A great advantage of data policies is that they can be enterprisewide, and this gives a small data governance unit the ability to carry out its mission on improving data management across an entire organization. Of course, not all data policies are necessarily enterprisewide; but though some may only be relevant in a particular context, many are.

A further advantage for data policies is that, in general, they are nearly always respected by all employees in an enterprise. This helps gain adoption.

What can go wrong?

Given all these favorable aspects of data policies, there’s usually an expectation that a data governance unit will issue them. Perhaps the initial ones would be more fundamental. For instance, a policy on personal data handling could cover topics like the individual’s responsibility for ensuring data quality in data entry, maintaining security for personal information, and ensuring they fully understand data before basing decisions on them. It seems like an easy step to get from this outline to a written policy.

However, it’s at this point that problems often arise with data policies. Data governance units can write a data policy and claim they “have” a policy just because they have an artifact. Worse yet, some units operate based on a project mindset and see a policy as a deliverable that meets an objective and date in a project plan. What these units don’t understand is that there are many other tasks that remain before a data policy gets adopted. Neither do they realize that other units in the enterprise—e.g., legal, risk, and internal audit—may have legitimate interests in some data policies. Coordination is required with these other units to prevent overlap, gaps, misunderstandings, and even conflict in policy work.

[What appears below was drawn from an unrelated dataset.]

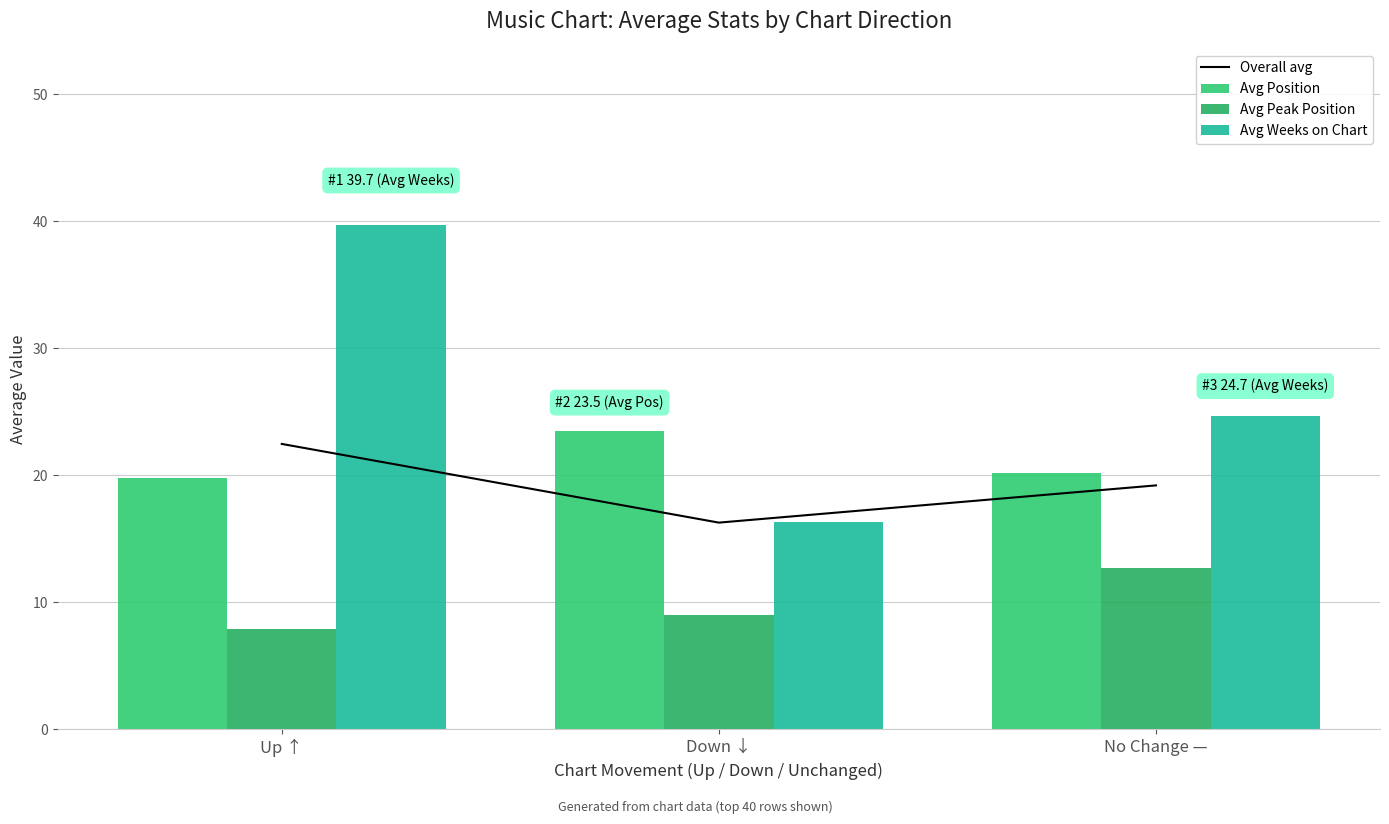

At which category does the chart reach its minimum across all series?

Up ↑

Doing data policies the right way

To prevent these problems, a data governance unit must spend time setting up the entire capability needed to do data policies, and not simply start writing them. This involves setting the scope for data policies, which can be tricky because data are everywhere. A data governance unit may get authority to develop data policies, but there could be many policies already in place that cover some aspect of data management. A data governance unit must negotiate with the units that own these policies to either transfer them to data governance or consult them about any updates. It’s vital to prevent different data policies having contradictory requirements for a given area of data management.

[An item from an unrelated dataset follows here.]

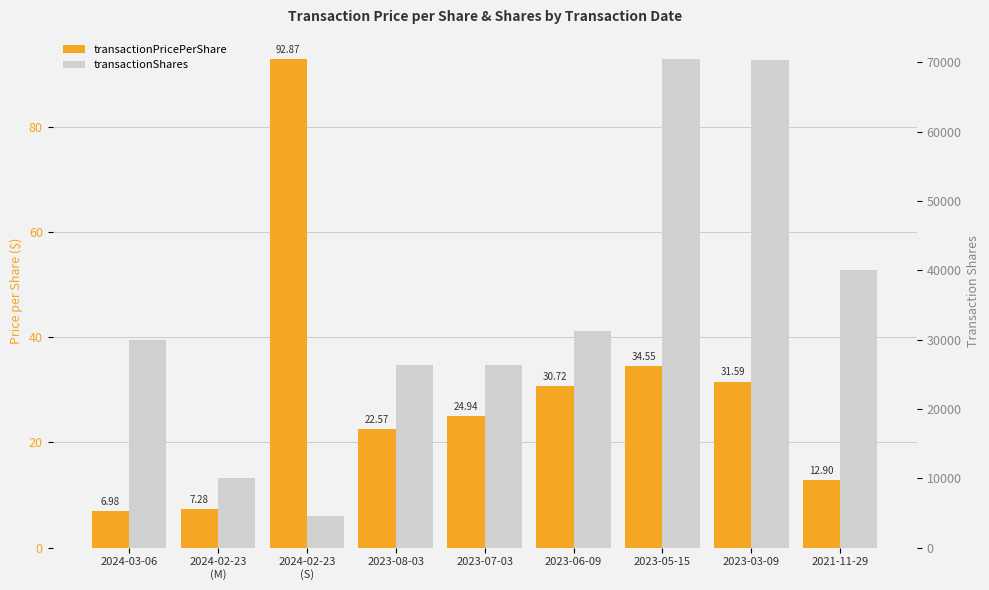

At which label does transactionPricePerShare reach its minimum?

2024-03-06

This requires setting up coordination mechanisms between data governance and relevant units. It’s best to formalize these mechanisms and incorporate them into a “data policy of policies” that covers how data governance will do policy work.

Another way in which data governance does not operate alone in policy work is that there’s often some kind of policy process in an enterprise. Perhaps all policies must be approved by executive management; perhaps they must be communicated by corporate communications; and so on. The data governance unit will have to integrate its policy work with this bigger picture, which is required but not always easy to discover and understand because it might not be fully formalized.

One other need is for a well-defined data policy life cycle. This will map out the journey of a data policy from inception to discontinuation with details of how each phase is carried out. Many data governance units that focus simply on writing a policy get surprised by the support requirements needed during the operational phase of a policy, for which they may not be adequately resourced.

The data policy imperative

The capability to develop and gain full adoption of data policies to drive outcomes toward better data management is more important now than ever. The growth in data use to drive business value, and the increasing regulation of data, require a policy response. AI is the big new factor because it requires policies for unstructured data, such as text, images, audio, and video, that were never considered in the traditional structured data of databases that have been almost exclusively the focus of data management in the past. These new challenges mean that data governance units everywhere must develop the necessary capabilities to do effective data policy work and overcome some of the issues that have been prevalent in the past.